Około stu duchownych i setki osób świeckich uczestniczyło w czwartek w pogrzebie księdza Bogusława P. Duchowny został pochowany na cmentarzu, gdzie przed dwoma tygodniami popełnił samobójstwo przez podpalenie.
Bogusław P. popełnił samobójstwo przed dwoma tygodniami. Oblał się łatwo palną substancją i podpalił przy grobie rodziców. W Łopienniku Nadrzecznym miał dom, tuż przy kościele.
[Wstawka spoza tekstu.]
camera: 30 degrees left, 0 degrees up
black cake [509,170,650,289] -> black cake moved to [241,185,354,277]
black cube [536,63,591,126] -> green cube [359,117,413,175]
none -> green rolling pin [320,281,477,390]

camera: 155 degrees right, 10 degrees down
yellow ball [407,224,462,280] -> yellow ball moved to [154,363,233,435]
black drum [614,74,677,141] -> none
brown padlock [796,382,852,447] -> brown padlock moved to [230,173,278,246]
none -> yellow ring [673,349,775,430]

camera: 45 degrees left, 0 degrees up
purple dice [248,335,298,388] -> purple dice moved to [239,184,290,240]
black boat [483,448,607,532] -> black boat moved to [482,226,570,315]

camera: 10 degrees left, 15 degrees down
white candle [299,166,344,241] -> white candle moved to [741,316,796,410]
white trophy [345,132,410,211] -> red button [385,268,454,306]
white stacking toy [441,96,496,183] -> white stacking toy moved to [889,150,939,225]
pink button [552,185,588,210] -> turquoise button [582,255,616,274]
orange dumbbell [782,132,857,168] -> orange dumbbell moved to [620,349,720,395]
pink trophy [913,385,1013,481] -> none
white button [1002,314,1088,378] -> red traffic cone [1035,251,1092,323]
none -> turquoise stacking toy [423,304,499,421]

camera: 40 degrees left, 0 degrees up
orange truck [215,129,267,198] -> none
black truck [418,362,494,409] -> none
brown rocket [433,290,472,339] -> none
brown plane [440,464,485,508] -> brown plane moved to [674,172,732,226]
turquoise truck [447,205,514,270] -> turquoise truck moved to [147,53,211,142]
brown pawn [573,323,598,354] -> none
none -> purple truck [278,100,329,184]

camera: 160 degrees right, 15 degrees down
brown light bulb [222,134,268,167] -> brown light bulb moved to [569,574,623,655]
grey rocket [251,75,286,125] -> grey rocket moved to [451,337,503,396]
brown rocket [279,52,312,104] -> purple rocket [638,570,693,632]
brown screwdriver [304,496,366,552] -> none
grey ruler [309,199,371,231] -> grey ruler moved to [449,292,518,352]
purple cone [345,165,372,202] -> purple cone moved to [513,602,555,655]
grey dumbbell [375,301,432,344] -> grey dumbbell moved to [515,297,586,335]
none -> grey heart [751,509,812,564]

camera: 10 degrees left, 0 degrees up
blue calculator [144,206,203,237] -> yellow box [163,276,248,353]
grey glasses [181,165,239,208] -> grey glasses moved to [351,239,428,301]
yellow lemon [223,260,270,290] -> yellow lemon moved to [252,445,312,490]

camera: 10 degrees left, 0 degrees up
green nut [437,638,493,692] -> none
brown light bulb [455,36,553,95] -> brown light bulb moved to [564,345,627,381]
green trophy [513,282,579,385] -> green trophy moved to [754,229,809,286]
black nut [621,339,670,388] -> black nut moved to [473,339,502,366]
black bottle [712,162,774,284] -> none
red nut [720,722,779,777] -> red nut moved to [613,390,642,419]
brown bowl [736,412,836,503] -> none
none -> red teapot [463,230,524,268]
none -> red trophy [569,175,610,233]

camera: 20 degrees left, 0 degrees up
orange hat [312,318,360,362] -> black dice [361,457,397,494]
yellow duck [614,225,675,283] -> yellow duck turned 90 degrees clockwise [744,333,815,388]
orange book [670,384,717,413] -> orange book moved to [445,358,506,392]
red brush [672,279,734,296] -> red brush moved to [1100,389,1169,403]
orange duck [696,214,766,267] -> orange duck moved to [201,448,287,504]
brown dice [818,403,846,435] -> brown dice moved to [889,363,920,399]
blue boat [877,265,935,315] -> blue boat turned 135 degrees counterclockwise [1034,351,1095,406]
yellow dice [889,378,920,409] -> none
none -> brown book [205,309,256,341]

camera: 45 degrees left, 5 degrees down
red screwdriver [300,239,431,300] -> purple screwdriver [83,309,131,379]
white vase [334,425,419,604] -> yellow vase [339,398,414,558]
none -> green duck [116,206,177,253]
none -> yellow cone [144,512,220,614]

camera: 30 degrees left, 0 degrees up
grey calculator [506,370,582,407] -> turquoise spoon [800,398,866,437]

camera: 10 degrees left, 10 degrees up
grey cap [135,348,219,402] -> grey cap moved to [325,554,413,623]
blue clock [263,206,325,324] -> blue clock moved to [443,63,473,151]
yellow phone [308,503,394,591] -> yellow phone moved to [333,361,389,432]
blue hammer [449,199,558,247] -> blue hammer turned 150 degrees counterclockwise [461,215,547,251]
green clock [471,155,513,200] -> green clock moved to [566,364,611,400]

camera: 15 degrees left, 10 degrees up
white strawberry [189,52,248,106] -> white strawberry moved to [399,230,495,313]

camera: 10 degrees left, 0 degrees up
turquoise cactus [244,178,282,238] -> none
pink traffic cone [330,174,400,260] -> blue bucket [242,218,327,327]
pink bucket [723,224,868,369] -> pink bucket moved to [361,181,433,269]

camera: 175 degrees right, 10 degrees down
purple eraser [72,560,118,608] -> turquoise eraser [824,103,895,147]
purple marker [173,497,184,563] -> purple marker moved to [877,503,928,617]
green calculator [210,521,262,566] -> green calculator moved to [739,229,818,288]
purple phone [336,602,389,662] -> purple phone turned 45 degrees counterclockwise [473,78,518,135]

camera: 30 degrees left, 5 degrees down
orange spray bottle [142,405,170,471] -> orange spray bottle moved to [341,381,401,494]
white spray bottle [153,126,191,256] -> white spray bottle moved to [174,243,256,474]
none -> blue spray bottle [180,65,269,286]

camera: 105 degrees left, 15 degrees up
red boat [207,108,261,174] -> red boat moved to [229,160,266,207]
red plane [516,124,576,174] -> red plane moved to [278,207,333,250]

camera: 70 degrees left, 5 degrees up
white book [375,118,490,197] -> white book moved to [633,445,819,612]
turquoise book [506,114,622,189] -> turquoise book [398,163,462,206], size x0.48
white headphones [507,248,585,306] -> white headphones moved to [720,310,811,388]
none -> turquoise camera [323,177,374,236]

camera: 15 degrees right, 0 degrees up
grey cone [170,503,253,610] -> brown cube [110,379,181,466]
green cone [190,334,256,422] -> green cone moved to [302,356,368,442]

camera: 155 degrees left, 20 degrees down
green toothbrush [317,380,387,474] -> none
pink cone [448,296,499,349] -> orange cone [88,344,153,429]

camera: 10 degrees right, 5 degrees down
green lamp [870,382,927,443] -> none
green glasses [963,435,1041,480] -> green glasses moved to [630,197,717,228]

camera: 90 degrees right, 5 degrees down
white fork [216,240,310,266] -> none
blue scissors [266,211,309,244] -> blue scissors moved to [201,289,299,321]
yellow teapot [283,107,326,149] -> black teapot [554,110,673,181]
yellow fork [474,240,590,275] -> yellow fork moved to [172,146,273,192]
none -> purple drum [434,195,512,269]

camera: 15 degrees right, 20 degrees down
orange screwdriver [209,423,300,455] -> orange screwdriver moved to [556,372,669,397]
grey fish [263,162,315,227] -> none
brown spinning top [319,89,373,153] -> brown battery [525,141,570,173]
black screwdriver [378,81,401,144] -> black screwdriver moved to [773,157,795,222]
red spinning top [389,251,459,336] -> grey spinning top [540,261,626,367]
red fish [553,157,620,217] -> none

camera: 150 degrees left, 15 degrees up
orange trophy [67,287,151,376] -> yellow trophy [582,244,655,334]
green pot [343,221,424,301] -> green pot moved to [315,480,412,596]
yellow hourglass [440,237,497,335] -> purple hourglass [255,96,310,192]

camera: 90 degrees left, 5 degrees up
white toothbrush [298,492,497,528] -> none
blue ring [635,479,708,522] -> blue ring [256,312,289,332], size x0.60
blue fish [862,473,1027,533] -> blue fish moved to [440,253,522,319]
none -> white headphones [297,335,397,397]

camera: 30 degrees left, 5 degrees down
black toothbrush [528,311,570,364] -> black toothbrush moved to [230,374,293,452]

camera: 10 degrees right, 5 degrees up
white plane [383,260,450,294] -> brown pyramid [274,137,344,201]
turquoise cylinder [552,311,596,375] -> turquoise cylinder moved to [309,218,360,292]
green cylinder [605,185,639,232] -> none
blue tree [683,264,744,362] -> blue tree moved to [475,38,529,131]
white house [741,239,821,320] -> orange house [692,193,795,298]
Duchowny zostawił dwa listy pożegnalne: jeden z nich był napisany po niemiecku. Prokuratura Okręgowa w Zamościu, która w sprawie śmierci prowadzi śledztwo, nie ujawnia ich treści.
Bogusław P., w dwóch sprawach był podejrzany o molestowanie ministrantów. Pierwsza trafiła do Sądu Rejonowego w Krasnymstawie. Dotyczy oskarżeń o wykorzystanie seksualne ministranta w Niemczech.
Dwa kolejne zarzuty duchowny usłyszał kilka dni przed popełnieniem samobójstwa. Obciążyło go dwóch byłych ministrantów z Turki, gdzie Bogusław P. był przed laty proboszczem. Duchowny zaprzeczał oskarżeniom.